I'm trying to simplify $${d \over dd} \left[ \int _{- \infty}^d \theta \, f(\theta|x) \, d\theta \right]$$ but the answer simply shows:
$${d \over dd} \left[ \int _{- \infty}^d \theta \, f(\theta|x) \, d\theta \right]=d \, f(d|x)$$
I can easily show ${d \over dd} \left[ \int _{- \infty}^d f(\theta|x) \, d\theta \right]=f(d|x)$, which is given in the pre-amble to the question, but I must be missing something because I don't quite see a trivial way this leads to the answer (such that no working should be shown in the solution).
If I integrate by parts that presents the problem of dealing with $$\int_{-\infty}^d F(\theta|x) \, d\theta $$
Can anyone provide the necessary missing steps?
Thanks!
We have that: \begin{equation} {d \over dd} \left[ \int _{- \infty}^d \theta \, f(\theta|x) \, d\theta \right] = \frac{d}{dd}[\int_{-\infty}^a\theta f(\theta|x)d\theta + \int_{a}^d \theta f(\theta|x)d\theta] ] \\ = \frac{d}{dd}[\int_{-\infty}^\infty\theta[\textrm{H}_a(\theta)-\textrm{H}_d(\theta)]f(\theta|x)d\theta] \end{equation}
For some $a \in \mathbb{R}<d$. Where $\textrm{H}_c(x)$ is the Heaviside step function with the switch at $c$.

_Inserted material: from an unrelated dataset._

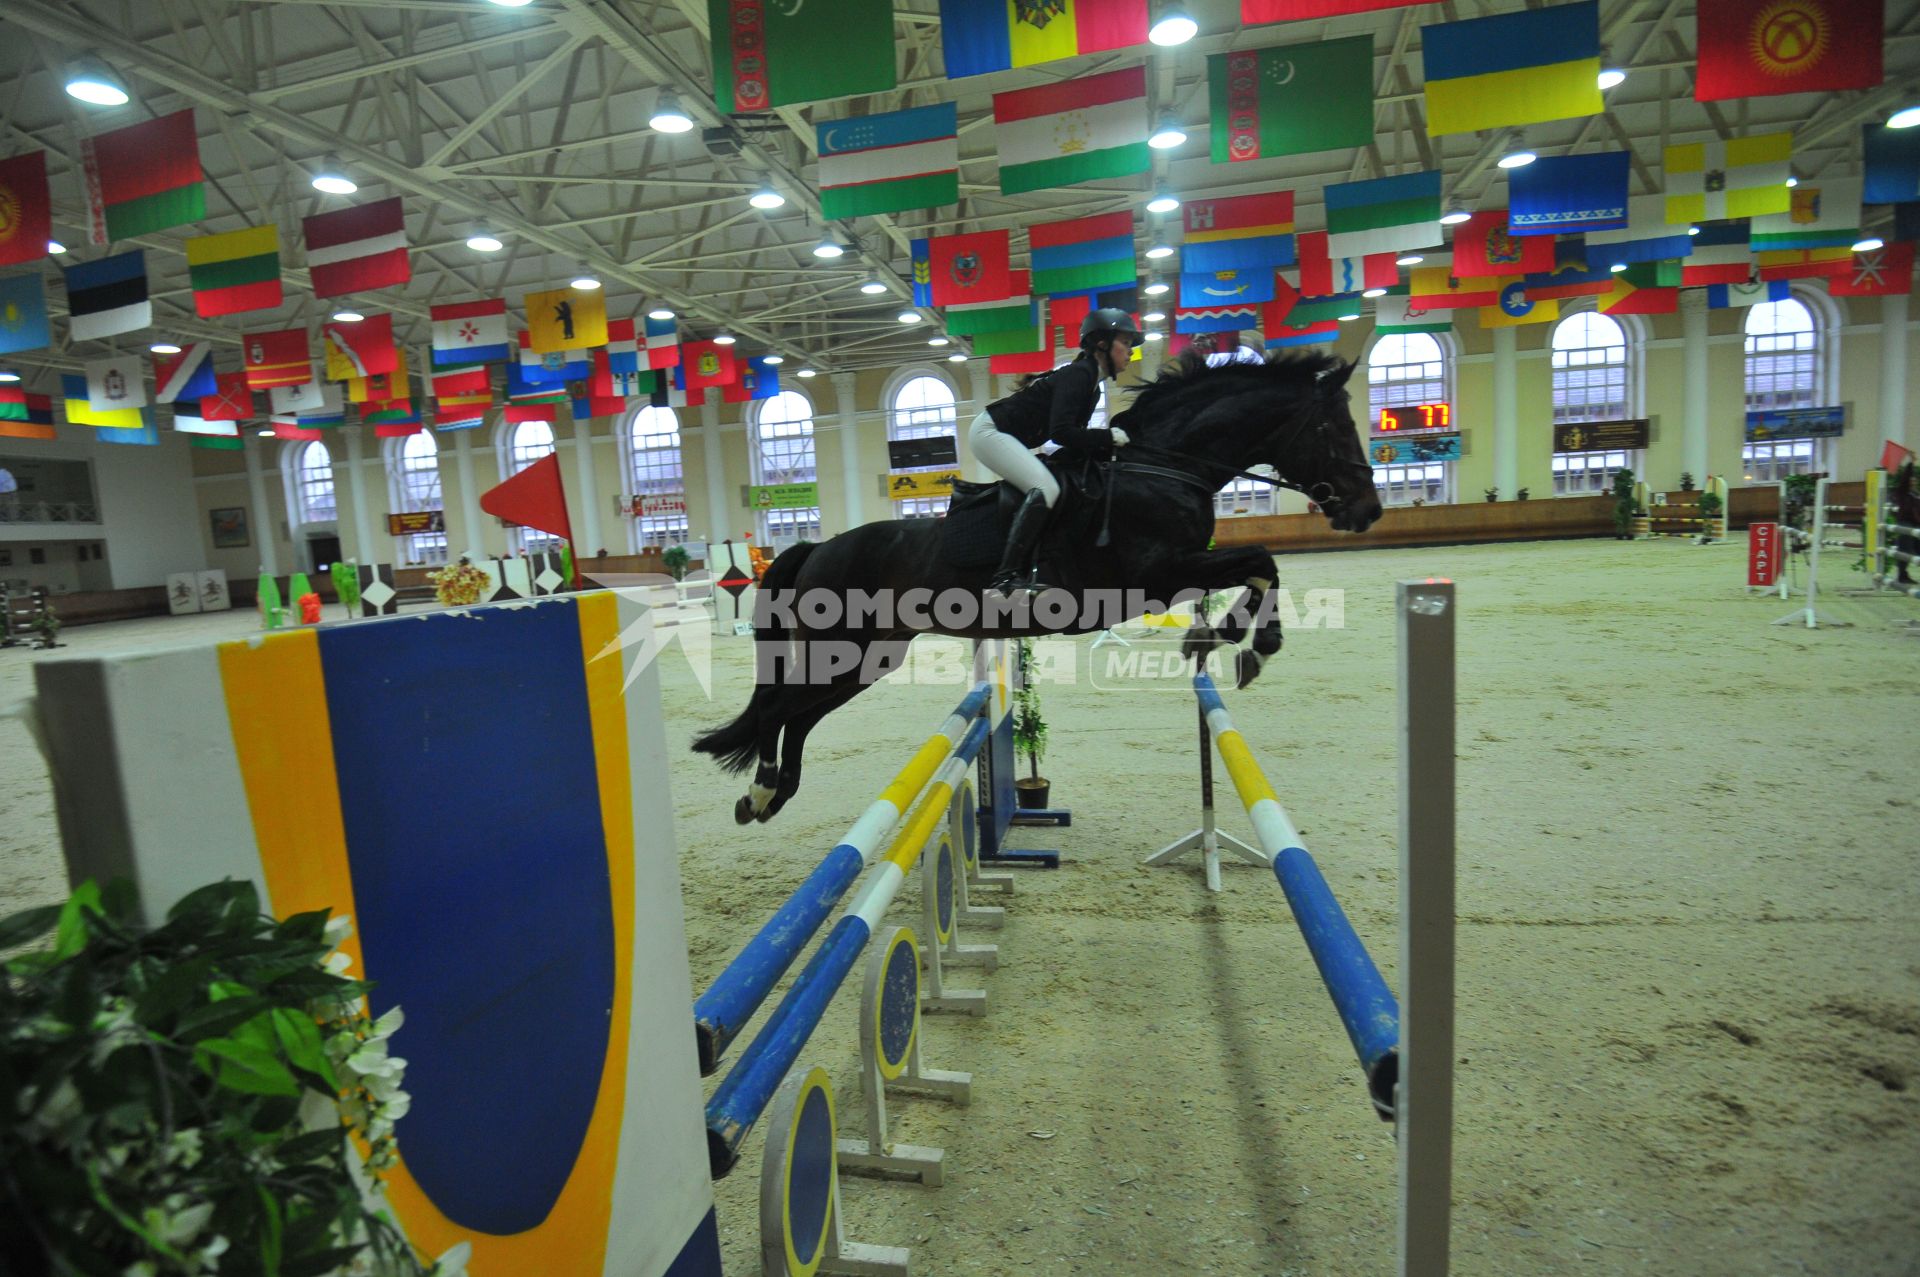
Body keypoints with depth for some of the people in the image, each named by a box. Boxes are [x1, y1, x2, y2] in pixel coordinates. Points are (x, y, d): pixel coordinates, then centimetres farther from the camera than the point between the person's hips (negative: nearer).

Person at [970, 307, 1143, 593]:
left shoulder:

Note that I dropped the first integral because it does not depend on $d$. Exchanging the integral and derivative we get:
\begin{equation} \frac{d}{dd}[\int_{-\infty}^\infty\theta[\textrm{H}_a(\theta)-\textrm{H}_d(\theta)]f(\theta|x)d\theta]= \int_{-\infty}^\infty\theta f(\theta|x)\frac{d}{dd}[\textrm{H}_a(\theta)-\textrm{H}_d(\theta)]d\theta \end{equation}
The derivative of the Heaviside function is a point mass at the argument. This gives us:
\begin{equation} \int_{-\infty}^\infty\theta f(\theta|x)\frac{d}{dd}[\textrm{H}_a(\theta)-\textrm{H}_d(\theta)]d\theta= \int_{-\infty}^\infty \delta_d(\theta) \theta f(\theta|x)d\theta\\ =df(d|x) \end{equation}
The last integral equality holds because $-\textrm{H}_d(\theta) = -I_{(\theta>d)} = I_{(\theta<d)}-1 = \textrm{H}_\theta(d)-1$. Taking the derivative of this gives us a point mass at $d$ (derivative of the Heaviside function).